Last month Cardinal William Levada, Pope Benedict XVI's successor as Prefect of the Congregation for the Doctrine of the Faith, wrote a lengthy screed attacking the New York Times, and particularly reporters Laurie Goodstein, Rachel Donadio, and columnist Maureen Dowd. He accused them of biased, sloppy, and unfair reporting in their recently intense coverage of Vatican abuse scandals past and present. Today the Times unveils a report on Levada that the paper has clearly been prepping for weeks. When it came to abuse scandals, which Levada handles in his current position and oversaw more locally as a bishop and archbishop, "an examination of his record, pieced together from interviews and a review of thousands of pages of court documents, show that he generally followed the prevailing practice of the church hierarchy, often giving accused priests the benefit of the doubt and being reluctant to remove them from ministry."

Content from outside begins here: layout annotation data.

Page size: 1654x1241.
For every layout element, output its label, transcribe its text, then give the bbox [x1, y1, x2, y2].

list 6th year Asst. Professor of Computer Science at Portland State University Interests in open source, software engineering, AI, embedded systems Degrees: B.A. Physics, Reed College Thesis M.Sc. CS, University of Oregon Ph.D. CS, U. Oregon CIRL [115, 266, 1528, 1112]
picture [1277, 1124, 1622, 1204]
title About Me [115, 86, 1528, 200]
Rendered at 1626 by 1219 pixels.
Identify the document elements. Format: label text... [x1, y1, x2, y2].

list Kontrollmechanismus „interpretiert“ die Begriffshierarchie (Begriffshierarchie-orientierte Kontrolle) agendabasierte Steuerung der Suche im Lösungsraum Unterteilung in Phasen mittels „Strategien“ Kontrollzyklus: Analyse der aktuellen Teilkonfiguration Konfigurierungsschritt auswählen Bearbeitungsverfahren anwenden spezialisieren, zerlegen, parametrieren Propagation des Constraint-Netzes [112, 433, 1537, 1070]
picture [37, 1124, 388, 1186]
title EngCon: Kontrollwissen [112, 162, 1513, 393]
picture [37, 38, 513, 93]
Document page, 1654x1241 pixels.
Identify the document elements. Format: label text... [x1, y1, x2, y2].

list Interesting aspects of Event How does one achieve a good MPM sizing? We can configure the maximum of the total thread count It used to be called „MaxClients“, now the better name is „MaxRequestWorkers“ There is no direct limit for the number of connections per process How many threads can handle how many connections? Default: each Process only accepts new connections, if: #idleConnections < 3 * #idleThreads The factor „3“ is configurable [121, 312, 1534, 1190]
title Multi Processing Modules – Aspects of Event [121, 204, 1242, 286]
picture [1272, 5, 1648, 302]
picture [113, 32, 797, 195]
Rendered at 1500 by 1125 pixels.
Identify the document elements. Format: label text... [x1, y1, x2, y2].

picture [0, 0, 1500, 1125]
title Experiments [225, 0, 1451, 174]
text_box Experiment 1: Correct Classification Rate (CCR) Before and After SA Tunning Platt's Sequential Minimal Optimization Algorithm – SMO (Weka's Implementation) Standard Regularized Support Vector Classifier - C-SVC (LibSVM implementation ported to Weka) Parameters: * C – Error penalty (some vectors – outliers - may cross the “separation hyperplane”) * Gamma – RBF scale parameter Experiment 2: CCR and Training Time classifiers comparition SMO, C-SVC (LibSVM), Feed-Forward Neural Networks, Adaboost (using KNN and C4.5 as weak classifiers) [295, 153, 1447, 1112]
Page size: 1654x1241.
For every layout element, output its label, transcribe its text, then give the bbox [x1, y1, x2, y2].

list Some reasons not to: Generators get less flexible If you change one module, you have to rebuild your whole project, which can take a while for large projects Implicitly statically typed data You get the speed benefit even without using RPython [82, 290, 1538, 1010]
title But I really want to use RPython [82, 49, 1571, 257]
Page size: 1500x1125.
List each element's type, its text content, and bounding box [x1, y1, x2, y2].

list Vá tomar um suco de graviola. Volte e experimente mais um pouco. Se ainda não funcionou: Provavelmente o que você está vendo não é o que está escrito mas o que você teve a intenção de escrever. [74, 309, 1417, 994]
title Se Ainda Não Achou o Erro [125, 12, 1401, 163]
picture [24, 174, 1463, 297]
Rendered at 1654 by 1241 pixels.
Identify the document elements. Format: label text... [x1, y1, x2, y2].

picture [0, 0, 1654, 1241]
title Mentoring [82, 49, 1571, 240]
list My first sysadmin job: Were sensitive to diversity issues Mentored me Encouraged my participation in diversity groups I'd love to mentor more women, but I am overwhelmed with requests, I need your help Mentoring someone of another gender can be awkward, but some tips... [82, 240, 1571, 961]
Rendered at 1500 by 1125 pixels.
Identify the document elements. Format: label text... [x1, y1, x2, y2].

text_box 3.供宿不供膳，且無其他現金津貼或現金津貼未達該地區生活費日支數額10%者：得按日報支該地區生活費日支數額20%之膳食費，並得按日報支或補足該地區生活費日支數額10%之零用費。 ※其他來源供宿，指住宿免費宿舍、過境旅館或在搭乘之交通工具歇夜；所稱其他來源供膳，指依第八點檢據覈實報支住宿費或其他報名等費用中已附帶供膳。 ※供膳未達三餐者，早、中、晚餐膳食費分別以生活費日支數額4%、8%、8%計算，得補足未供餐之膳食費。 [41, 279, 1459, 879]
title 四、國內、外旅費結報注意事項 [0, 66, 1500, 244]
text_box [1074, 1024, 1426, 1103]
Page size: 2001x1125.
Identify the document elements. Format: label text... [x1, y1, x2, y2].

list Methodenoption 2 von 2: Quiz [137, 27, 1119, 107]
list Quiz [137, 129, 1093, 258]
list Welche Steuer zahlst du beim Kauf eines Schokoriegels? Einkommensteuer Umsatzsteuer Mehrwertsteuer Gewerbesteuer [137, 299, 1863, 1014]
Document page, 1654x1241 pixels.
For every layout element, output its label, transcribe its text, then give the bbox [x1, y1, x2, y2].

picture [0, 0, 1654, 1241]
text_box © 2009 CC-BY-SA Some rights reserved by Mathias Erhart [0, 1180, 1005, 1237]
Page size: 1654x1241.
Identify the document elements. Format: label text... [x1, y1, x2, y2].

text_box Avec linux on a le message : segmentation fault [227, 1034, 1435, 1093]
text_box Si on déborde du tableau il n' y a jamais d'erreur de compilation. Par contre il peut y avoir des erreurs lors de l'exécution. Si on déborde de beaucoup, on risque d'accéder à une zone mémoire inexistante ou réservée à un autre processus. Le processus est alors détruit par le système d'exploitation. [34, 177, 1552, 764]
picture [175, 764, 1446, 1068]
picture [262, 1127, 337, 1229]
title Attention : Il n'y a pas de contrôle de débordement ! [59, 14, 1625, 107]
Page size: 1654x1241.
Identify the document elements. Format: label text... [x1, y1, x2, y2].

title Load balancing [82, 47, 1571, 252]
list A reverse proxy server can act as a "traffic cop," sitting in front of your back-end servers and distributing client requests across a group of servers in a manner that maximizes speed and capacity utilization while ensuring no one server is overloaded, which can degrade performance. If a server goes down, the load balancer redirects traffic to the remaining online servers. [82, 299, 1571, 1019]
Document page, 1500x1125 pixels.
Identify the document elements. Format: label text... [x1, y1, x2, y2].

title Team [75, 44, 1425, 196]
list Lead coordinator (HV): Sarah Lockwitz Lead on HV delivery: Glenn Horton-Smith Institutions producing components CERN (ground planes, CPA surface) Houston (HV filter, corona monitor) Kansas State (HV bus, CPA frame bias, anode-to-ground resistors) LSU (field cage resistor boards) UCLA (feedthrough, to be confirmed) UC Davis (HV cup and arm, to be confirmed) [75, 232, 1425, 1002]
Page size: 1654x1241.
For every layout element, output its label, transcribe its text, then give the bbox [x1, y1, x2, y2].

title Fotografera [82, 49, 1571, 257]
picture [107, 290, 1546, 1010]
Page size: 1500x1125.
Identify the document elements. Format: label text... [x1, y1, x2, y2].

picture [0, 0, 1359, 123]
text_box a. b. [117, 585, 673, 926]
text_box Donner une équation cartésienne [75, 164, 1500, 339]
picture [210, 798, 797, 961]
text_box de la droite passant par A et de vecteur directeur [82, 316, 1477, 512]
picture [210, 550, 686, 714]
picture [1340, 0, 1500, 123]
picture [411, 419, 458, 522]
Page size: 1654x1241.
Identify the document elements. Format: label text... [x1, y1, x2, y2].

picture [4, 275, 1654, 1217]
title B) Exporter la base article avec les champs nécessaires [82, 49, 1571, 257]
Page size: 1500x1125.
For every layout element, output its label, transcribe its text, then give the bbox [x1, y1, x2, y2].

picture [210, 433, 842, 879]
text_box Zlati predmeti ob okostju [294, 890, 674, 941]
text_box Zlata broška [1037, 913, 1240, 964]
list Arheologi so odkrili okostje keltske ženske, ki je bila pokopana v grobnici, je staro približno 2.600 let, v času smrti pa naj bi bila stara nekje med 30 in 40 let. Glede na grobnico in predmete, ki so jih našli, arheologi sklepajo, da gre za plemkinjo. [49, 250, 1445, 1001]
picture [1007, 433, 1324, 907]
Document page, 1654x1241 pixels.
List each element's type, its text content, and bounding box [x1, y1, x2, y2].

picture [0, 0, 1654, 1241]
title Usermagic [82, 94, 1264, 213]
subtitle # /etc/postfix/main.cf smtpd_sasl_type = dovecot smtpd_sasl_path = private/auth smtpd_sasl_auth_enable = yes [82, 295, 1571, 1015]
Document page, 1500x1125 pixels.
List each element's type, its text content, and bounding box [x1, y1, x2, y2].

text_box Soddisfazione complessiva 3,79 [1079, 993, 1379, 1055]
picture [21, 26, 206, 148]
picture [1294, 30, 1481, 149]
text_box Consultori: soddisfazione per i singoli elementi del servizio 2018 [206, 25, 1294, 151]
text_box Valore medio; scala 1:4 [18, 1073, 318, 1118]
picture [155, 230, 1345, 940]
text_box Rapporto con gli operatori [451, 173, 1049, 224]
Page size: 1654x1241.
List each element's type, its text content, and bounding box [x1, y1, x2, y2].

The paper has indeed done its research, explaining what happened in a number of abuse cases under Levada's jurisdiction when he oversaw the diocese in Portland, Oregon, and in San Francisco. In some of their accounts, Levada seems to have aggressively pursued justice. In more, though, he seems to have held a sort of mysterious ambivalence. One story particularly gets at the dynamic between Levada's own stated desire to help and clear pressure from the Church infrastructure:
In the spring of 1985, the alarm was sounded by an unlikely trio of concerned Catholics, the Rev. Thomas Doyle, a Vatican canon lawyer; Raymond Mouton Jr., a Louisiana criminal lawyer who defended the Rev. Gilbert Gauthe, a notorious pedophile priest; and the Rev. Michael Peterson, a psychiatrist. In the wake of the Gauthe case, the three men produced a strongly worded 92-page report that argued for immediate action to deal with sexual molestation in the church. In May 1985, Cardinal Levada, then a young auxiliary bishop from Los Angeles, was sent by church leaders to meet with the men. The meeting at a Chicago airport hotel went on all day, Father Doyle and Mr. Mouton said recently, with Bishop Levada going through their report almost line by line. They said he seemed enthusiastic about their proposals. Two weeks later, however, the bishop called Father Doyle and told him that their report was being shelved and that the bishops would convene their own committee to examine the issue. But no such group materialized.
Still, the article features a couple of vague sentences coming from the Times (and not sources) like this: "Cardinal Levada often did not act as assertively as he could have on abuse cases." That sounds like an editorial value judgment (in addition to being a meaningless sentence — Marines at war could be described as "not acting as assertively as they could have"). It's a sense that is heightened by bitchy asides like this: "Cardinal Levada did not respond to requests for comment. Jeffrey Lena, a lawyer in Berkeley, Calif., who is representing the Holy See in lawsuits, said the cardinal had not been given enough time to respond to a list of questions submitted to him 10 days ago." And that's on top of the "What, me worry?" candid picture of Levada that the paper is running on their website. When the Times has been repeatedly accused of bias by the Vatican, it might be better to take extra care to avoid little indulgences like these.